Best interest duty "an impossible standard"

Canada tried and failed to implement what has been called an “unreachable, unsurpassable, unattainable” standard

Best interest duty "an impossible standard"


By Madison Utley

The royal commission’s recommendation that brokers work under a best interest duty has been called “an impossible standard” by an association CEO and former regulator who saw Canada try and fail to do the same.

In 2016, Canada’s regulatory body the Canadian Securities Administrators (CSA) announced it would introduce a best interest standard after a four-year investigation exploring how the requirement would alter the market.

Within two years, each of the country’s regional regulators had scrapped the duty having failed to define “best” or sufficiently demonstrate how the value judgment could be enforced.

“When you’re talking about the ‘best’, it’s just an impossible standard. How are you supposed to nail down all the options?,” said Samantha Gale, CEO of the Canadian Mortgage Brokers Association in British Columbia.

“When push came to shove, when the principle was explored in terms of application, everybody had a hard time trying to figure out what it meant and what it would require. It sounds good, it sounds like the right thing to do, but it wasn’t quite clear what it meant.

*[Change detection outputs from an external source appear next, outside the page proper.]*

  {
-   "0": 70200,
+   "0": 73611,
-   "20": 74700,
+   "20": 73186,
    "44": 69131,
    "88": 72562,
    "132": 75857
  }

“It’s an unreachable, unsurpassable, unattainable standard,” she told Australian Broker.

Several articles that circulated after the duty was discarded pitted the interests of financial advisers as conflicting with those of the consumer. 

To Gale, this is not a fair representation. She explained, “The two [parties] aren’t necessarily opposed to each other. Looking after yourself in a professional capacity means that you need to be compensated. Looking after your client means they need to be the recipient of your professional services. Hopefully, you’re both satisfied.”

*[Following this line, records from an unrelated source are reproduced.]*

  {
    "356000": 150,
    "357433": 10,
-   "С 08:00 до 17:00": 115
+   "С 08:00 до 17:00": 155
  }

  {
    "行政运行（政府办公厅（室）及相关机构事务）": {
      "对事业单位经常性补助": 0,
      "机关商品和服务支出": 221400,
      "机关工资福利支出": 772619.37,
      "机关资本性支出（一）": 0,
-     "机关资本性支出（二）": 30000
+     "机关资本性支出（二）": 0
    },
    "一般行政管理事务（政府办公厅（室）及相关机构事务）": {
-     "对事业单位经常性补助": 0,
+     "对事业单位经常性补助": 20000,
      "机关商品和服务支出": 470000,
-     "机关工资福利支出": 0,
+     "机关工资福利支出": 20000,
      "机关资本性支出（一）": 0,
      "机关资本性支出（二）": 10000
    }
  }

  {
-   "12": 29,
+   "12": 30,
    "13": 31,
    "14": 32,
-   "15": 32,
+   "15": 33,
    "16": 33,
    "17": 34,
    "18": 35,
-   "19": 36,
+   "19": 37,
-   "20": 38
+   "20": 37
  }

On the spectrum of possible regulatory models, Gale places rule-based regulations on one end and principle-based regulations on the other. The proposed best interest duty falls in the latter group.

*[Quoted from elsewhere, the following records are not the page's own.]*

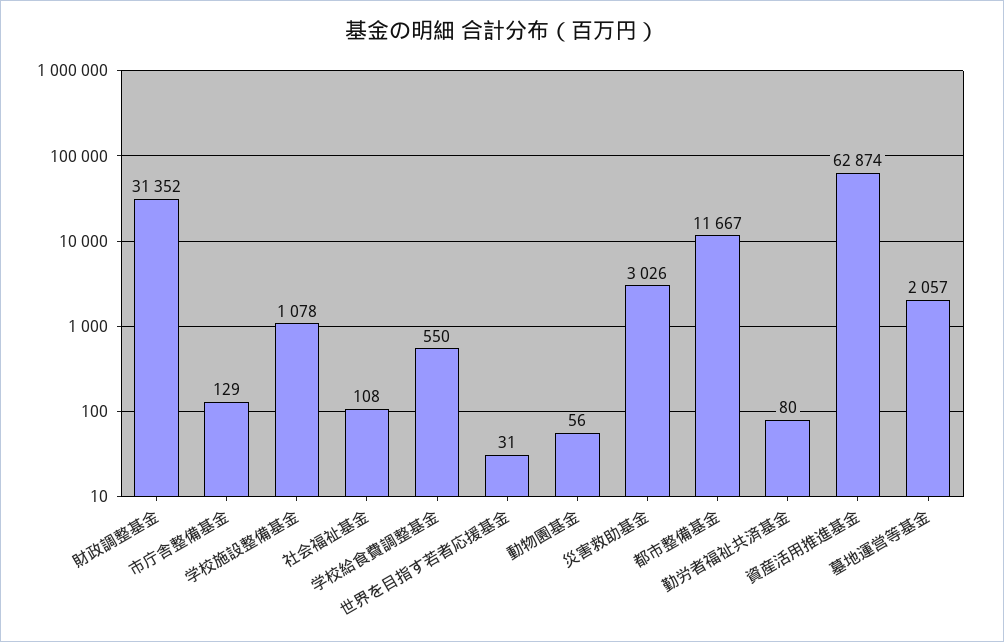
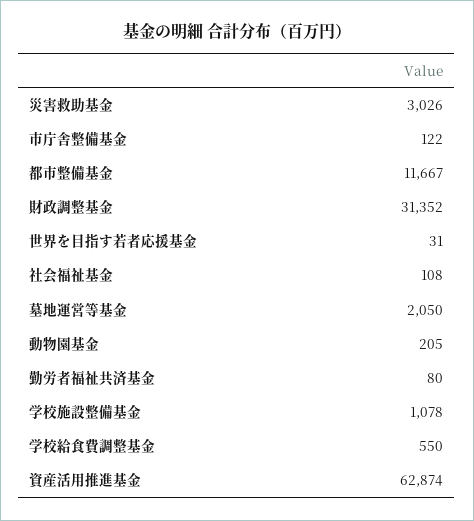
  {
    "財政調整基金": 31352,
-   "市庁舎整備基金": 129,
+   "市庁舎整備基金": 122,
    "学校施設整備基金": 1078,
    "社会福祉基金": 108,
    "学校給食費調整基金": 550,
    "世界を目指す若者応援基金": 31,
-   "動物園基金": 56,
+   "動物園基金": 205,
    "災害救助基金": 3026,
    "都市整備基金": 11667,
    "勤労者福祉共済基金": 80,
    "資産活用推進基金": 62874,
-   "墓地運営等基金": 2057
+   "墓地運営等基金": 2050
  }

“With rule-based regulations, there’s complete clarity. The law says, ‘You must do a, b, c.’ But principle-based regulations say, ‘we have these lovely standards and you must abide by these lovely standards, so figure out a plan to do that’,” she said.

In Gale’s experience, regulators typically shy away from providing clarity due to liability concerns, despite the fact that regulated professionals require and tend to even explicitly request, clear rules. It is a contractual business relationship between lawyer and client, with both parties understanding the terms of the arrangement.

"Regulators are good at coming up with standards, but they're short on applying that to practical circumstances so the industry is left to wonder, 'what does this mean and how does it apply?' That's the challenge of it,"  Gale said. 

When it comes to the future of the duty in Australia, Gale foresees the need for “balanced rules that provide for standards, but that also provide clarity.”

“Without that it’s like you’re trying to connect dots, trying to figure out what the right answer is, but the regulators are moving the goalposts along the way,” she concluded.